Please update the lines from the line with "collection date: 1961-08-22" to the line with "scientific name: Elaeocarpus marginatus" by changing "catalogue / barcode" to "catalog number", and give only those lines back with everything else unchanged.

(Dataset items)
· · ·

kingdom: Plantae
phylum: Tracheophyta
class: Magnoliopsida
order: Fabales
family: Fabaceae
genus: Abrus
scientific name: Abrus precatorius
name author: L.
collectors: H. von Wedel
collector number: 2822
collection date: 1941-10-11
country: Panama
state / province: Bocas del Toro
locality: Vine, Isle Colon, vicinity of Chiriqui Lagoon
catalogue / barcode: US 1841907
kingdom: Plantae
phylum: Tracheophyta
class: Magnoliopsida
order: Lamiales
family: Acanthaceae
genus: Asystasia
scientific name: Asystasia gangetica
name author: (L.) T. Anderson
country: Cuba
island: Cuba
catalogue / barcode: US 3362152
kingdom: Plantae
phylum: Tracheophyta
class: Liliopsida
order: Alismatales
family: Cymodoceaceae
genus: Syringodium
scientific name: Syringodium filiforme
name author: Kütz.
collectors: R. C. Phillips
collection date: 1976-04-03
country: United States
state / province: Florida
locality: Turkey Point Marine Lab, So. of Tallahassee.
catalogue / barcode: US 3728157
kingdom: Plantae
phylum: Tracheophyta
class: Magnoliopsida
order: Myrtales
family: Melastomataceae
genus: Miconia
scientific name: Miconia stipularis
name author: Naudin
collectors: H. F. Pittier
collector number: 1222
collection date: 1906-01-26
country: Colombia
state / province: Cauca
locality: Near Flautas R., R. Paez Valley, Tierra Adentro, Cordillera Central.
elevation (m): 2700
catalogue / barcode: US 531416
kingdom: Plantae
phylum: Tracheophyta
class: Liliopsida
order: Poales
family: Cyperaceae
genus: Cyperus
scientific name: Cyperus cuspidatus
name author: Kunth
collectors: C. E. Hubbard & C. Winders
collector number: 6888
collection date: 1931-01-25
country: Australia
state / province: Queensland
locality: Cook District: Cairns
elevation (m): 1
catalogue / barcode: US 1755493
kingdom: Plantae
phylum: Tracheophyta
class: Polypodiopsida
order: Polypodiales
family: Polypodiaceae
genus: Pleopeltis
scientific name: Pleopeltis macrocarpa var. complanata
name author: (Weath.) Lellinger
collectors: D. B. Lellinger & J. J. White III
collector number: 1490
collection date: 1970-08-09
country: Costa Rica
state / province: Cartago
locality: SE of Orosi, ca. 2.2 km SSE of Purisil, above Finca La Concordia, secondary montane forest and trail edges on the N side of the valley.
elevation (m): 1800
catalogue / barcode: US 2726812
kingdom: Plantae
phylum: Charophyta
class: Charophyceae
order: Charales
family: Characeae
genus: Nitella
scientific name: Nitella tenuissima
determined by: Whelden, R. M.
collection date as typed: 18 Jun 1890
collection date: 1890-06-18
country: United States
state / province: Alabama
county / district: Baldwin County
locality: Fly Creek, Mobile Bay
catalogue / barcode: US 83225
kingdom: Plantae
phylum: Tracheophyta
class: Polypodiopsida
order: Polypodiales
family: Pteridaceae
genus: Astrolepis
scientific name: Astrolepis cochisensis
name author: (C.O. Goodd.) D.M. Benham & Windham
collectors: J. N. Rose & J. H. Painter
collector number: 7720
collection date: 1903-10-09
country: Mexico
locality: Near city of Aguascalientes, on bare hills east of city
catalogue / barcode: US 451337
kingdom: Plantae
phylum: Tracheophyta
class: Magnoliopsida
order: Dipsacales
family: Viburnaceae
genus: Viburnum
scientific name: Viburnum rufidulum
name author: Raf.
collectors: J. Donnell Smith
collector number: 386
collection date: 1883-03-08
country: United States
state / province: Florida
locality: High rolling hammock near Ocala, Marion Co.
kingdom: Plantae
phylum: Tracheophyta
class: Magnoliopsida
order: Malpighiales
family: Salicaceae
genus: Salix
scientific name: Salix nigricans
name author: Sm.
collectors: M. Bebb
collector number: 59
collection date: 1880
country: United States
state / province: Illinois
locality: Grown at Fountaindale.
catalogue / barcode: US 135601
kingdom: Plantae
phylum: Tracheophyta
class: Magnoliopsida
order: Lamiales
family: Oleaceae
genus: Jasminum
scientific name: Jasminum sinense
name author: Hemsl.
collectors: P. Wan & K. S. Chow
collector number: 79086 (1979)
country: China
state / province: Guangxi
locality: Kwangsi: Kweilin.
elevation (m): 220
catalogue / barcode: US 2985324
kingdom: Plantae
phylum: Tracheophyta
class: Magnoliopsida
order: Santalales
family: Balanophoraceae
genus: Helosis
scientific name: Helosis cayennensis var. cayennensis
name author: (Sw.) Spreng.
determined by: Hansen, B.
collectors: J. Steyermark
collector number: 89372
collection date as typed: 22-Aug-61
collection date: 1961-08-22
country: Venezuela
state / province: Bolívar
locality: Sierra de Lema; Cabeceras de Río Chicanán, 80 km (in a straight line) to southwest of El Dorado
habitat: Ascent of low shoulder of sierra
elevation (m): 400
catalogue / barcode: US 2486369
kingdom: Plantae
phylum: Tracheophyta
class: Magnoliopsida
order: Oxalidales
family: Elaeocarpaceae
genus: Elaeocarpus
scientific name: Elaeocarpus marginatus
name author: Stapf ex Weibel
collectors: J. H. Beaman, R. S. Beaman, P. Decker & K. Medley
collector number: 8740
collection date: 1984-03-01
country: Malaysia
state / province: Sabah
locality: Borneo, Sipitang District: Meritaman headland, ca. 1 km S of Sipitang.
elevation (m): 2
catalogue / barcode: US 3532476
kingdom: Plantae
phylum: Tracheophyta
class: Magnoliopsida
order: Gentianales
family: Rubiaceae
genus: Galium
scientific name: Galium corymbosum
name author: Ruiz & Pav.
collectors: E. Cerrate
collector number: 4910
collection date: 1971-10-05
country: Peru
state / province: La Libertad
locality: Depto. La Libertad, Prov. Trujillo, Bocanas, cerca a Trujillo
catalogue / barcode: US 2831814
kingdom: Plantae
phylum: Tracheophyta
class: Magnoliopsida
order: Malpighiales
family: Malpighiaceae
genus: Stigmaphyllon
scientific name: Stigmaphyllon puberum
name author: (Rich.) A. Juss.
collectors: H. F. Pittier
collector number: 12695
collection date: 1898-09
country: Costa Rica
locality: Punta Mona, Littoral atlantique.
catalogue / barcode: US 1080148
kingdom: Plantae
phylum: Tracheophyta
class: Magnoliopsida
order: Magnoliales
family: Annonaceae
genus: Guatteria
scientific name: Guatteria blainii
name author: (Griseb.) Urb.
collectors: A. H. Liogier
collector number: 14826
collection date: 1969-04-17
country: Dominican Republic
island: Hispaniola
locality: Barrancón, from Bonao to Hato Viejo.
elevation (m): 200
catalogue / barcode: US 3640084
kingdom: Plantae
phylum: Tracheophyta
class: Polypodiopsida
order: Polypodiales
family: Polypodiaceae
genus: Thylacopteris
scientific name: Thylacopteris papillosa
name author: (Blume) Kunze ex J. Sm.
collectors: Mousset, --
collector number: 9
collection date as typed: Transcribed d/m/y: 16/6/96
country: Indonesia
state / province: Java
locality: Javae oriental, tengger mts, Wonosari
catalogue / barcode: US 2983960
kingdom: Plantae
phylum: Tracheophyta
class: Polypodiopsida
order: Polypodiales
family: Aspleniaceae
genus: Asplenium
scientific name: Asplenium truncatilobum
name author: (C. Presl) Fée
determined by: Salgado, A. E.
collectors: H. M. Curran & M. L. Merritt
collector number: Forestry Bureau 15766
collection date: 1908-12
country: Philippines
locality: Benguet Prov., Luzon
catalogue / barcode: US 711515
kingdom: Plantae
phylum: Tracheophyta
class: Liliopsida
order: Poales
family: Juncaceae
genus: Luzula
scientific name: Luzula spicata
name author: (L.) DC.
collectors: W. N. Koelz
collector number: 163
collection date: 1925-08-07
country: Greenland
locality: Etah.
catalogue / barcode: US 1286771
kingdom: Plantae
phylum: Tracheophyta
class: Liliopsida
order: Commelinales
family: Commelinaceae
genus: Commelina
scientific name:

· · ·

COMPLETE RESPONSE —
collection date: 1961-08-22
country: Venezuela
state / province: Bolívar
locality: Sierra de Lema; Cabeceras de Río Chicanán, 80 km (in a straight line) to southwest of El Dorado
habitat: Ascent of low shoulder of sierra
elevation (m): 400
catalog number: US 2486369
kingdom: Plantae
phylum: Tracheophyta
class: Magnoliopsida
order: Oxalidales
family: Elaeocarpaceae
genus: Elaeocarpus
scientific name: Elaeocarpus marginatus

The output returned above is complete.